DIRECTIONS:
- a) Which three gates make up the structure named in the LSTM excerpt?
- b) Could you carry the LSTM excerpt forward with the passage that follows its final sentence?

PAGE EXCERPT:
Long-Short Term Memory Architecture.

LSTM can handle even the longest sequence data without being affected by gradient problems and proves useful at learning long term dependency. Compared to similar methods, it performs better than GRU44 and RNN especially while modeling long distance relations and differs from other types of learning models with its three-gate structure (forget gate, input gate, output gate).

Long-Short Term Memory Architecture is presented in Fig. 3, where \(x(t)\) is input of current cell, \(C(t)\) is the cell memory, \(h(t)\) is output of current cell block to be used in the next cell as a hidden state. \(C(t-1)\) and \(h(t-1)\) comes from previous cell and ensures sequential dependency. "\(\sigma \)” is \(Sigmoid\) and "\(tanh\)\(HyperbolicTangent\) functions. While implementing element-wise weighted sum operation in LSTM, "\(\times \)” shows element-wise multiplication and "+” indicates element-wise sum.

  • Forget Gate: At the forget gate, the decision is about how many percent of the information from previous cell is preserved in the new cell. The output from previous cell \(h(t-1)\) is combined with the input of current cell \(x(t)\) and this combination is introduced into the \(Sigmoid\) function in Eq. 3. Afterwards, according to the multiplication of the output of \(Sigmoid\) activation function and \(C(t-1)\), it is decided to which extent the existing information is forgotten (Eq. 4). The output by \(Sigmoid\) is between 0 and 1, where 0 denotes complete forgetting, whereas 1 does complete remembering.

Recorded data
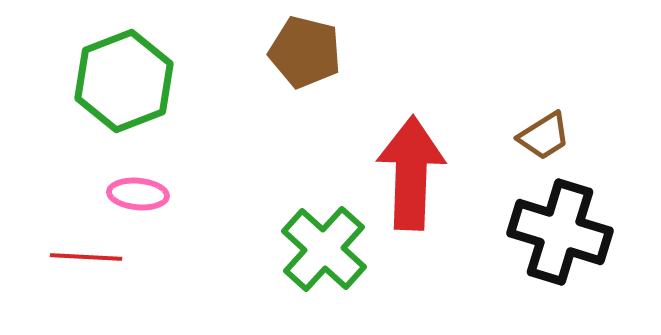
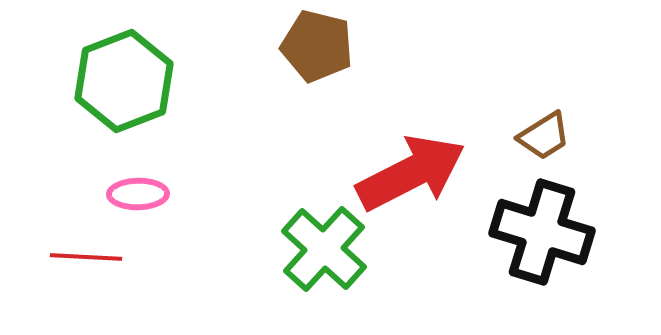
brown pentagon: moved 12 px right, 6 px up
red arrow: rotated 61 degrees clockwise
pink ellipse: rotated 6 degrees counterclockwise
black cross: moved 18 px left
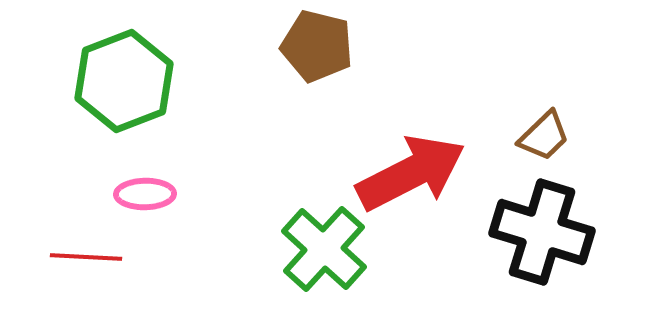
brown trapezoid: rotated 12 degrees counterclockwise
pink ellipse: moved 7 px right
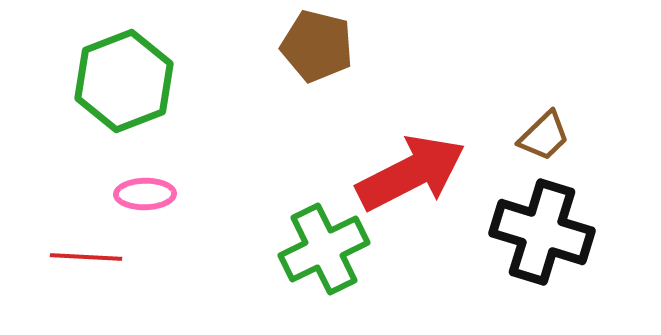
green cross: rotated 22 degrees clockwise
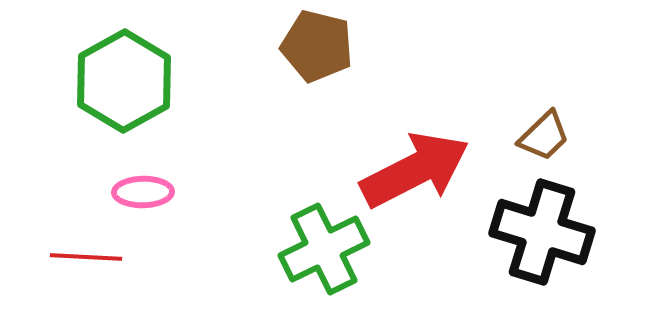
green hexagon: rotated 8 degrees counterclockwise
red arrow: moved 4 px right, 3 px up
pink ellipse: moved 2 px left, 2 px up
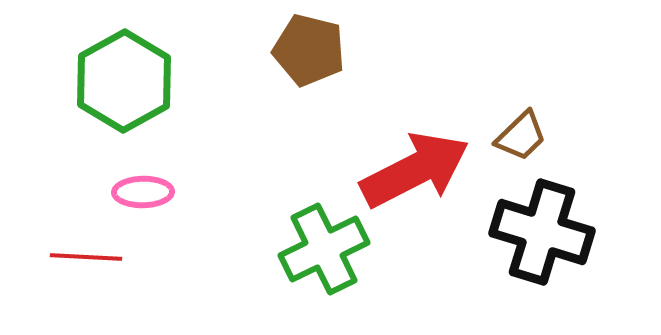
brown pentagon: moved 8 px left, 4 px down
brown trapezoid: moved 23 px left
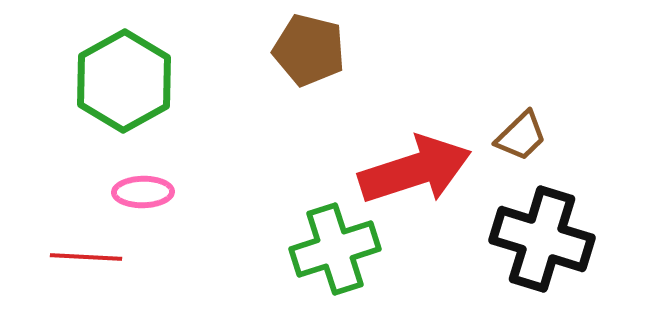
red arrow: rotated 9 degrees clockwise
black cross: moved 7 px down
green cross: moved 11 px right; rotated 8 degrees clockwise
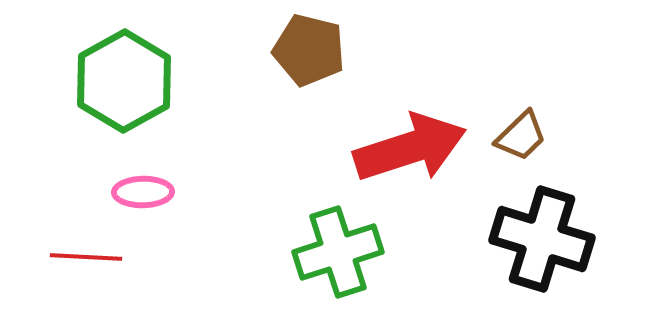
red arrow: moved 5 px left, 22 px up
green cross: moved 3 px right, 3 px down
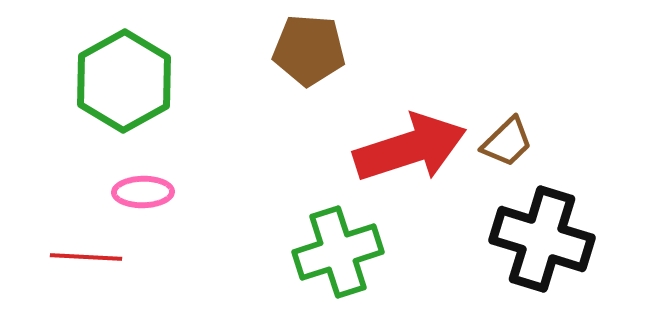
brown pentagon: rotated 10 degrees counterclockwise
brown trapezoid: moved 14 px left, 6 px down
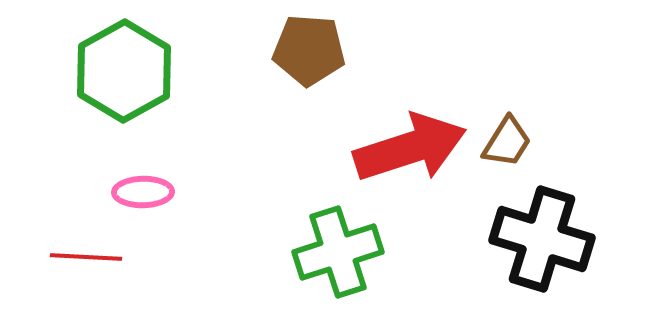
green hexagon: moved 10 px up
brown trapezoid: rotated 14 degrees counterclockwise
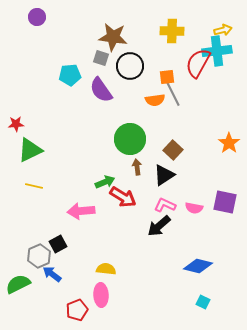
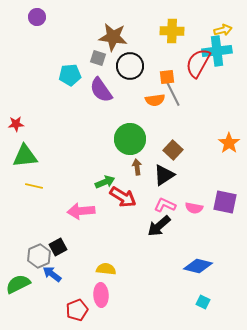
gray square: moved 3 px left
green triangle: moved 5 px left, 6 px down; rotated 20 degrees clockwise
black square: moved 3 px down
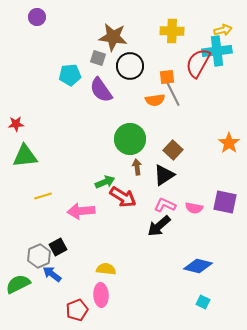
yellow line: moved 9 px right, 10 px down; rotated 30 degrees counterclockwise
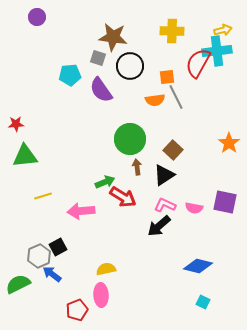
gray line: moved 3 px right, 3 px down
yellow semicircle: rotated 18 degrees counterclockwise
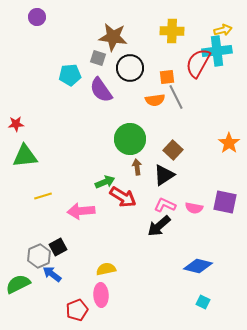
black circle: moved 2 px down
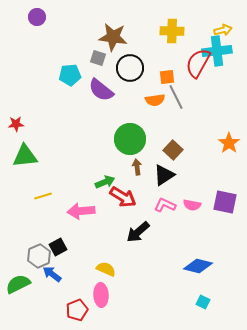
purple semicircle: rotated 16 degrees counterclockwise
pink semicircle: moved 2 px left, 3 px up
black arrow: moved 21 px left, 6 px down
yellow semicircle: rotated 36 degrees clockwise
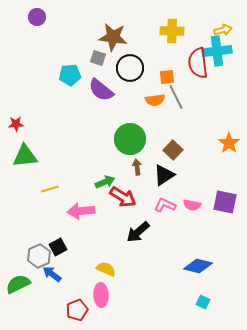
red semicircle: rotated 36 degrees counterclockwise
yellow line: moved 7 px right, 7 px up
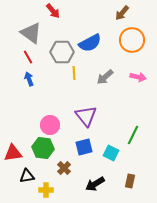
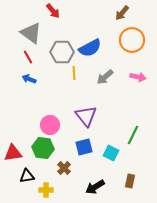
blue semicircle: moved 5 px down
blue arrow: rotated 48 degrees counterclockwise
black arrow: moved 3 px down
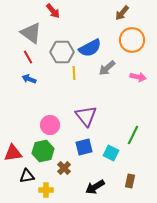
gray arrow: moved 2 px right, 9 px up
green hexagon: moved 3 px down; rotated 20 degrees counterclockwise
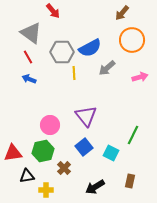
pink arrow: moved 2 px right; rotated 28 degrees counterclockwise
blue square: rotated 24 degrees counterclockwise
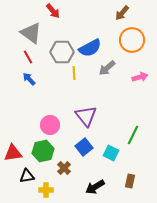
blue arrow: rotated 24 degrees clockwise
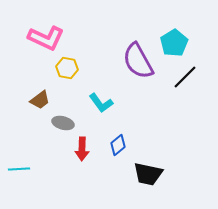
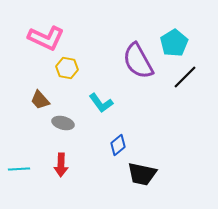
brown trapezoid: rotated 85 degrees clockwise
red arrow: moved 21 px left, 16 px down
black trapezoid: moved 6 px left
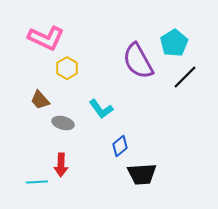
yellow hexagon: rotated 20 degrees clockwise
cyan L-shape: moved 6 px down
blue diamond: moved 2 px right, 1 px down
cyan line: moved 18 px right, 13 px down
black trapezoid: rotated 16 degrees counterclockwise
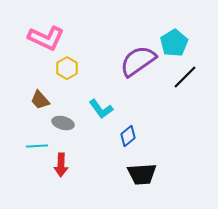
purple semicircle: rotated 84 degrees clockwise
blue diamond: moved 8 px right, 10 px up
cyan line: moved 36 px up
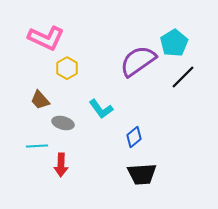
black line: moved 2 px left
blue diamond: moved 6 px right, 1 px down
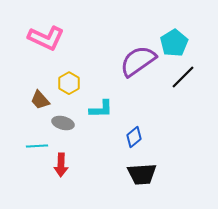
yellow hexagon: moved 2 px right, 15 px down
cyan L-shape: rotated 55 degrees counterclockwise
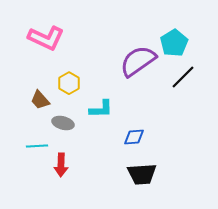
blue diamond: rotated 35 degrees clockwise
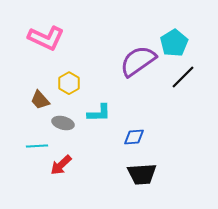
cyan L-shape: moved 2 px left, 4 px down
red arrow: rotated 45 degrees clockwise
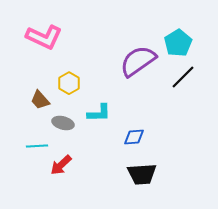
pink L-shape: moved 2 px left, 1 px up
cyan pentagon: moved 4 px right
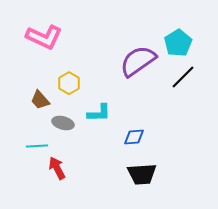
red arrow: moved 4 px left, 3 px down; rotated 105 degrees clockwise
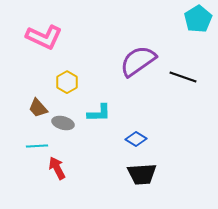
cyan pentagon: moved 20 px right, 24 px up
black line: rotated 64 degrees clockwise
yellow hexagon: moved 2 px left, 1 px up
brown trapezoid: moved 2 px left, 8 px down
blue diamond: moved 2 px right, 2 px down; rotated 35 degrees clockwise
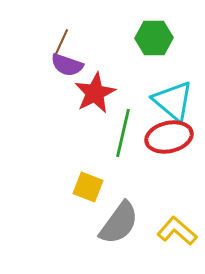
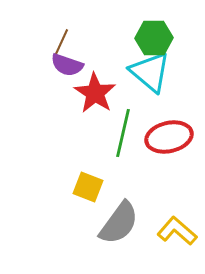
red star: rotated 12 degrees counterclockwise
cyan triangle: moved 23 px left, 29 px up
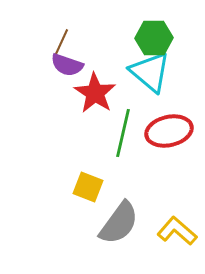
red ellipse: moved 6 px up
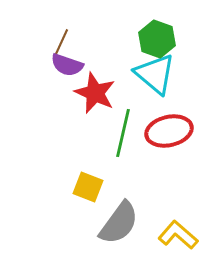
green hexagon: moved 3 px right, 1 px down; rotated 21 degrees clockwise
cyan triangle: moved 5 px right, 2 px down
red star: rotated 9 degrees counterclockwise
yellow L-shape: moved 1 px right, 4 px down
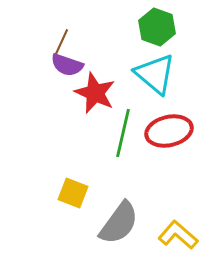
green hexagon: moved 12 px up
yellow square: moved 15 px left, 6 px down
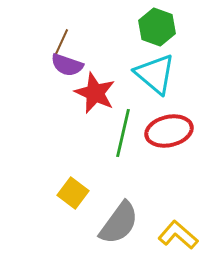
yellow square: rotated 16 degrees clockwise
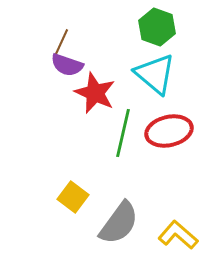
yellow square: moved 4 px down
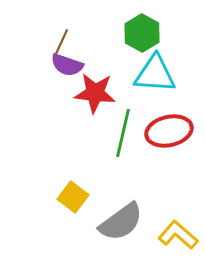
green hexagon: moved 15 px left, 6 px down; rotated 9 degrees clockwise
cyan triangle: rotated 36 degrees counterclockwise
red star: rotated 18 degrees counterclockwise
gray semicircle: moved 2 px right, 1 px up; rotated 18 degrees clockwise
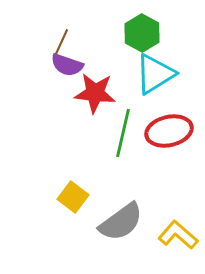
cyan triangle: rotated 36 degrees counterclockwise
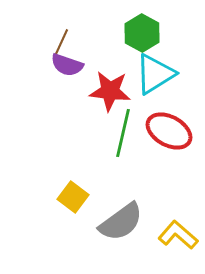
red star: moved 15 px right, 2 px up
red ellipse: rotated 42 degrees clockwise
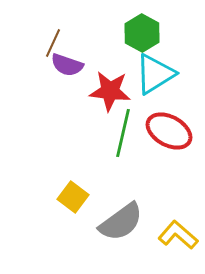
brown line: moved 8 px left
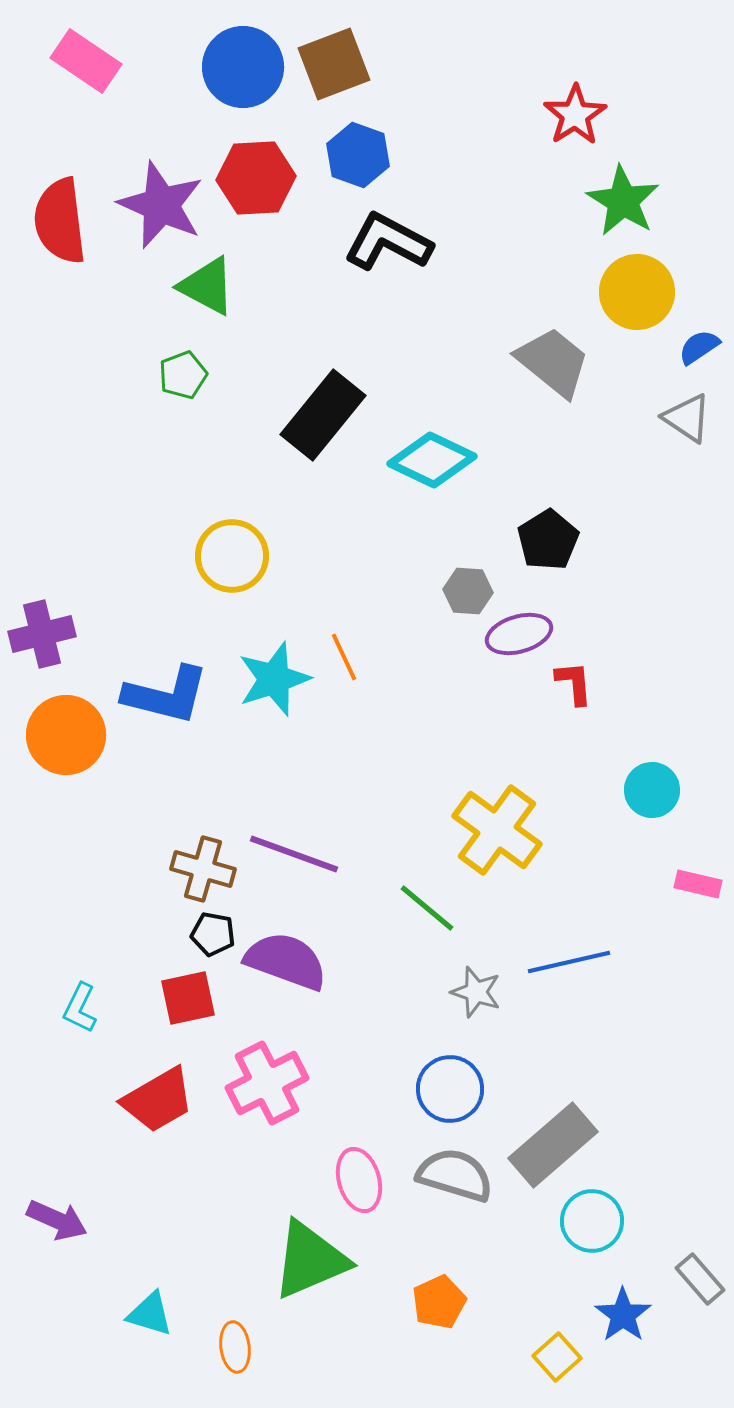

TASK-BY-TASK ANSWERS:
- a) Forget gate, input gate, output gate

- b)
    $$\quad S(t)=\frac{1}{1+{e}^{-t}}$$
    (3)
    $${f}_{t}=\sigma ({W}_{f}\cdot [{h}_{t-1},{x}_{t}]+{b}_{f})$$
    (4)
  • Input Gate: This layer is composed of \(Sigmoid\) layer and \(tanh\) layer. The former decides which values will be updated (Eq. 5), whereas the later generates possible values of \({\widetilde{C}}_{t}\) vector (Eq. 6). The outputs of these two layers are multiplied by element-wise multiplication and the result is added to the function \(C(t)\) as in Eq. 7.

    $$\quad {i}_{t}=\sigma ({W}_{i}\cdot [{h}_{t-1},{x}_{t}]+{b}_{i})$$
    (5)
    $${\widetilde{C}}_{t}=tanh({W}_{C}\cdot [{h}_{t-1},{x}_{t}]+{b}_{C})$$
    (6)
    $${C}_{t}={f}_{t}\ \ast \ {C}_{t-1}+{i}_{t}\ \ast \ {\widetilde{C}}_{t}$$
    (7)
  • Output Gate: This layer decides cell state output at time ‘t’. Then, the output of h(t-1) and the input of X(t) are combined and the result is put into \(Sigmoid\) function (Eq. 8). The output of this function determines how much information will be retrieved from cell state. \(C(t)\) results of Forget gate and Input gate are activated by \(tanh\) function, and afterwards these results are multiplied by \(Sigmoid\) output in order to yield the cell output (Eq. 9).

    $${o}_{t}=\sigma ({W}_{o}\cdot [{h}_{t-1},{x}_{t}]+{b}_{o})$$
    (8)
    $${h}_{t}={o}_{t}\ \ast \ tanh({C}_{t})$$
    (9)

CNN

CNN is more prominent in image processing45 and computer vision46 than that in most of the deep learning studies, CNN and image are mentioned together. Yann Lecun’s LeNet-5, AlexNet, GoogLeNet and VGG are the keystones of studies using convolutional networks in image processing. These are followed by modern network architectures such as Inception, ResNet and ResNeXt.

Although CNN is particularly well known for its success in visual imagery analysis, it can also be effectively applied to time series analysis problems. What makes CNN different from other networks is basically weight sharing and sparse connectivity. Through the shared weights, training is relatively easy on CNN compared to FFANN.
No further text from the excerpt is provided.